Any fan of PC gaming history knows who Roberta Williams is. As one of the co-founders of Sierra On-Line, she and her husband Ken revolutionized the industry with their innovative (and frustratingly obtuse) adventure titles. Now she’s picking up another award for her contributions, the GDC Pioneer Award.
The story goes that Roberta was stuck at home when Ken brought in a computer from work. Back then, in the primitive days, computer adventure games were told entirely with text. Frustrated with this, Roberta set out to make the kind of games she wanted to play, and in 1980 she and Ken self-published Mystery House, Sierra’s first title and the venture that snowballed into beloved projects like the King’s Quest series.
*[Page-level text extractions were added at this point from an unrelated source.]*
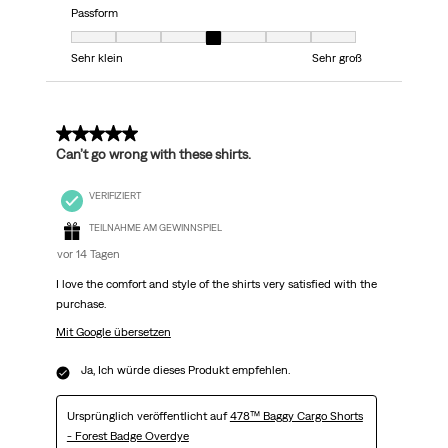
Passform
Passform, 4 von 7, wobei 1 gleich Sehr klein ist und 7 gleich Sehr groß
Sehr klein
Sehr groß
5 von 5 Sternen.
Can’t go wrong with these shirts.
VERIFIZIERT
TEILNAHME AM GEWINNSPIEL
vor 14 Tagen
I love the comfort and style of the shirts very satisfied with the
purchase.
Mit Google übersetzen
Ja, Ich würde dieses Produkt empfehlen.
Ursprünglich veröffentlicht auf
478™ Baggy Cargo Shorts
- Forest Badge Overdye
“It’s hard to truly measure the impact of Roberta Williams’ landmark titles; they not only pushed the technological envelope at the time, but they helped establish video games as a legitimate storytelling medium, and one that could appeal to men and women alike,” says Katie Stern, general manager of GDC. “Modern blockbuster titles now incorporate compelling stories as a matter of course, but those fundamental narrative elements were created anew by Roberta and her colleagues in the 1980s and her groundbreaking work helped establish what games could and should be. For that reason, we’re proud to recognize her ingenuity, creativity and hard work with the Pioneer Award.”
You might have heard that this year’s GDC has been postponed, if not outright cancelled. Well, the same isn’t true for the award ceremonies, which will take place on schedule, though they will be streamed on Twitch instead of held in an auditorium. Were this a traditional presentation, we couldn’t say for sure if Roberta would be in attendance. But it should be relatively easy for her to flip open her laptop and say hi from home.